The concept of "sustainable food and nutrition" includes locally bought and farmed, "mindfully raised," "less processed" and "fresh" food. Many mass-farmed foods are not genetically diverse and don't have sufficient nutrient content; rather, they are farmed for their appearance and shelf life. Eating locally grown food is not a new concept, but in the 20th century, as farms moved west and many local farms were paved over, New Yorkers have been consuming brown lettuce and hard tomatoes while local farms went bankrupt. Locally, Greenmarket was a natural solution to a twofold problem: by selling their homegrown crops in New York, local farms could stay in business and bring fresh food to city neighborhoods.
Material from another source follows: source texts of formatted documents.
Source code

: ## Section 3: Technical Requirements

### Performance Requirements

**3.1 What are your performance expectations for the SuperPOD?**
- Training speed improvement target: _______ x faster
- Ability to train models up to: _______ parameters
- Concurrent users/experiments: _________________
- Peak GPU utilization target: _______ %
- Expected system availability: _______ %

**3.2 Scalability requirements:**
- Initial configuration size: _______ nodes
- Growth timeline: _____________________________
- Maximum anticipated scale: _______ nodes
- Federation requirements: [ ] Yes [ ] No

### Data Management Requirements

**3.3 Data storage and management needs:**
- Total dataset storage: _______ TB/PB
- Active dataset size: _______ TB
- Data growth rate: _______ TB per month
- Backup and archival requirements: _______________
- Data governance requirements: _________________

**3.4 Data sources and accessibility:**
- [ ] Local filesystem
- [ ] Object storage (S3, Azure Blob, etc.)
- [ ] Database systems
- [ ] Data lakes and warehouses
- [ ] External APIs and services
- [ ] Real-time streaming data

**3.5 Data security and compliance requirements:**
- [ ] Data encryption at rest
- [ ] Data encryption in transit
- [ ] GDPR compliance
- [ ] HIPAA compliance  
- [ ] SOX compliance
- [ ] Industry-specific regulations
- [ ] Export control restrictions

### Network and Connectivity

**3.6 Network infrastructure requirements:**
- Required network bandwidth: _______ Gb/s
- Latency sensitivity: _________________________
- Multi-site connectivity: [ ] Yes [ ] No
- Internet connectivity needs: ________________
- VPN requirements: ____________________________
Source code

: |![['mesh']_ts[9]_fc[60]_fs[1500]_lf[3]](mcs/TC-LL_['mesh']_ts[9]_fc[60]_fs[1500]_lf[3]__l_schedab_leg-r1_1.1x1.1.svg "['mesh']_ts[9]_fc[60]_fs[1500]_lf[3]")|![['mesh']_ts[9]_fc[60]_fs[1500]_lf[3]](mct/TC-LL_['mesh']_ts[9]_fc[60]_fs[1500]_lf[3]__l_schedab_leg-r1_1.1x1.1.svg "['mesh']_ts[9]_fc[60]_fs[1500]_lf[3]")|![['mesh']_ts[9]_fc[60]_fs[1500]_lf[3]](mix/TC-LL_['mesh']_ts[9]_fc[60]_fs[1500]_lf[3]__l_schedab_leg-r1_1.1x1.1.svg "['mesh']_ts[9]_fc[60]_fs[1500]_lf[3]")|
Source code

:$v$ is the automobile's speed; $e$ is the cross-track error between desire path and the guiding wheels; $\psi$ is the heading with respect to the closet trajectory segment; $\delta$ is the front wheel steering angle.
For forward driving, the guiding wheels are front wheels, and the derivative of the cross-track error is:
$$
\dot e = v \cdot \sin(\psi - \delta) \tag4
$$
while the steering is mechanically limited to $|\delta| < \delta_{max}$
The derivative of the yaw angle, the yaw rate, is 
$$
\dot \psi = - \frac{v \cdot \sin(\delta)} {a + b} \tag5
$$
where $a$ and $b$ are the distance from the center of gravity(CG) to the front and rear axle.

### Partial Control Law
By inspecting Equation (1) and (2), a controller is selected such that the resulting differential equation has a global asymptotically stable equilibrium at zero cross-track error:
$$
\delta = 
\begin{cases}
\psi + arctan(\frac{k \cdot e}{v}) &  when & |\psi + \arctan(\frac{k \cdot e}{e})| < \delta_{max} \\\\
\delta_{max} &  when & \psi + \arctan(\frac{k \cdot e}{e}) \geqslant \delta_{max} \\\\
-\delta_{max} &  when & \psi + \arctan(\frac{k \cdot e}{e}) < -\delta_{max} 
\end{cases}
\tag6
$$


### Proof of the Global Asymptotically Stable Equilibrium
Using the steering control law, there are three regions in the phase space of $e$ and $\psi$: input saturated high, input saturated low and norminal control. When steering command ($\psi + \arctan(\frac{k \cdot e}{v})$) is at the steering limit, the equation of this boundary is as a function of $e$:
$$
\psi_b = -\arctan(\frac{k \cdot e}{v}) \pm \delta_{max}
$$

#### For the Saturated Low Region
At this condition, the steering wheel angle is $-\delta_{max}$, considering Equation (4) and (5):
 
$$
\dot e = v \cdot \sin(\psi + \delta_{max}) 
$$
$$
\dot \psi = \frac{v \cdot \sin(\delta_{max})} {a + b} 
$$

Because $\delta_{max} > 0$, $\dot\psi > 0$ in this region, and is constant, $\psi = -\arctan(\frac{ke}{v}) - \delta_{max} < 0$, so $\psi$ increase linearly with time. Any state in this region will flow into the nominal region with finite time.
What began with 12 farmers in an empty lot in 1976 has grown into the largest network of its kind in the country, with rigorous "grow-your-own" standards.
Sustainable food goes beyond the edibles themselves. Greening in this area also involves containers in which food is served (ceramic and glass instead of Styrofoam, plastic, etc).
Sustainability in food and nutrition is aimed at shortening the supply chain of food stuffs purchased by the University and improving the nutritional content of food prepared and offered at CUNY, in turn improving the health and eating habits of students, staff and faculty members. By purchasing a greater amount of seasonal and organic foods and sourcing these from local suppliers, supply chains will be shortened, reducing the greenhouse gases that result from transportation and high-intensity farming.
Brooklyn College is addressing these issues by:
- working on reducing the use of plastic and Styrofoam in the cafeteria,
- investigating the purchase of local food, and
- researching and monitoring ongoing opportunities to offer locally supplied and grown food as well as healthy and fresh-food options (vegetarian and organic foods, healthy oils and whole grains).